Antoine Van Agtmael, an investment “guru” – good work if you can get it – highlights five reasons, why the United States is competitive again. One, shale gas – gee, more fossil fuels that run out and kill people and critters! Two, wages are rising in emerging markets – ok, win-win. Three, geezers galore – say goodbye to the gains in #2! Four, smartphones – bully for Apple, but has anyone heard about the new fad, talking without an expensive telecoms connection! Right, it’ll never catch on! Five, smarter competition – Fighting!

Factoids:

  • Unit labor costs in the United States, according to OECD data, have declined from 100 to 88 since 1995, better than anywhere in the developed world except Sweden (80). For comparison, Spain (135) and Italy (120) are much higher. That’s good news for U.S. global competitiveness. (Yay, let’s win this race to the bottom!)
  • The savings rate will drop, and entitlements (now unfunded liabilities) will increase. According to some Chinese economists, the Chinese economy won’t be able to grow more than 6 to 7 percent by the end of this decade without collapsing under the burden of these unfunded liabilities.
  • Within five years, several billion people will be “addicted” to smartphones — emailing, browsing, taking photos and videos, making video calls, using myriad apps, streaming, and playing games.
  • Apple, Qualcomm, Google, Amazon, Facebook, YouTube, Twitter, and Bloomberg are just some examples of new “brands” and of companies at the leading edge of innovation which did not exist or were tiny a decade ago. Today’s world could not live without their inventions, used by millions around the world and which are constantly imitated.
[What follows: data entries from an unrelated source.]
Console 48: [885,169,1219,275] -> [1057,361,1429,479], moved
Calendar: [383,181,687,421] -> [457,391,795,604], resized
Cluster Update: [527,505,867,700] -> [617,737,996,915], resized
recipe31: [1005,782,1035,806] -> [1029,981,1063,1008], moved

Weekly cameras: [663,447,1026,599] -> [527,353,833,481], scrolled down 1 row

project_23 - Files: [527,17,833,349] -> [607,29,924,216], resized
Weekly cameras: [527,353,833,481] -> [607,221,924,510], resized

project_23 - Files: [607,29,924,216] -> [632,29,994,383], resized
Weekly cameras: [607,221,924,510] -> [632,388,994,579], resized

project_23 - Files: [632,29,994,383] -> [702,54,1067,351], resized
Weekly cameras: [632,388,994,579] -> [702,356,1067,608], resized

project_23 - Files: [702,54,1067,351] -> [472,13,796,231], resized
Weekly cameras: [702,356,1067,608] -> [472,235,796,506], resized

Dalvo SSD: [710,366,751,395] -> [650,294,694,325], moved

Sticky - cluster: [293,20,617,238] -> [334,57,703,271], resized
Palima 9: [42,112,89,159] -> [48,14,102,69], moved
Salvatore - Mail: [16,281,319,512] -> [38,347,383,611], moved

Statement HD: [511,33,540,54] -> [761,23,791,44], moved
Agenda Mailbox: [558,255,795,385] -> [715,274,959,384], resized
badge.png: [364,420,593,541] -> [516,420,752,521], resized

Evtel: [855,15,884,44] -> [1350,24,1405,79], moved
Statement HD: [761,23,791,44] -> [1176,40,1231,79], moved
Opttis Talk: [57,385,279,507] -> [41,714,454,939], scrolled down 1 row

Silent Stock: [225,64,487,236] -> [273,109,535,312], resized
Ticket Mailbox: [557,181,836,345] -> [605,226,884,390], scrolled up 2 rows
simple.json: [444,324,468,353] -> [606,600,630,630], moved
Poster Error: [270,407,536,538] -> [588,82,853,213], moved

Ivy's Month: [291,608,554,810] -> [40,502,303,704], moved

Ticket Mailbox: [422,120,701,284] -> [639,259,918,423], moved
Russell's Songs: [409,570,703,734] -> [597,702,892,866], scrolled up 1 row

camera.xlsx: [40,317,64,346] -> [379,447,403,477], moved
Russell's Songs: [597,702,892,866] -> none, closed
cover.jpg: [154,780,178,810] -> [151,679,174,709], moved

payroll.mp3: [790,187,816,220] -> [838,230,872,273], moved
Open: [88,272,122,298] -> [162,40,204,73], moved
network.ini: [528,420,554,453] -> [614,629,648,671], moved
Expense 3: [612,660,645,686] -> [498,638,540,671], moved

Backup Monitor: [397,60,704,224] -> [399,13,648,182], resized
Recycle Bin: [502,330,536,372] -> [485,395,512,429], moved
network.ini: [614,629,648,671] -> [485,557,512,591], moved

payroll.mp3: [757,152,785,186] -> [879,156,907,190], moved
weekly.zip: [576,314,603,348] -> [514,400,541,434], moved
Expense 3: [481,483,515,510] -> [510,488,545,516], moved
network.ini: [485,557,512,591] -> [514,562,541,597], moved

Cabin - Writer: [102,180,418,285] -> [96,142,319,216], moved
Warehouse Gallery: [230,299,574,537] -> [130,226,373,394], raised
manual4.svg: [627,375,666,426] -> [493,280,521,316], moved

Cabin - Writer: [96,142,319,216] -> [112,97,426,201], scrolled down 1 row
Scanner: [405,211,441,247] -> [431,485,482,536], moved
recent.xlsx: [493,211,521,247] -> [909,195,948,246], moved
Pause a second to consider the political plight of immigration reform in the States and the prospect for a generation “addicted” to everything. And then, consider, charitably, a positive reason why the American economy is coming back – creativity.

One of the things, and I don’t think I did a good enough job of making this clear in the book, but the most creative people ask all sorts of silly, naive sorts of questions. They’ve got vast social networks. There’s one study by Martin Ruef, a sociologist now at Princeton U., who tracked 760 graduates of the Stanford Business School and to make a long story short, what he found was those who have more diverse social networks were three times more innovative; and he measured innovation by patents, trademarks, and revenue from those patents and trademarks. And those with predictable social networks. And so, these were computer scientists who spent time with biologists and ballerinas and so on, and so I made a very concerted effort in my own life to just ask lots of questions. To just spend time with strangers, people who think differently, who speak different languages, use different acronyms, different assumptions, different politicians. Ask them questions, because they’ll tell me the most interesting stuff.

There’s much more in the podcast with Jonah Lehrer – Steve Jobs, Eli Lilly, the sports industry, self-control as the key to success, Bob Dylan, W.H. Auden, and bacon-infused bourbon Old-Fashioned’s – but fostering an atmosphere of serendipity where smart people can brainstorm without someone cracking the whip or fixating on targets is the road to prosperity.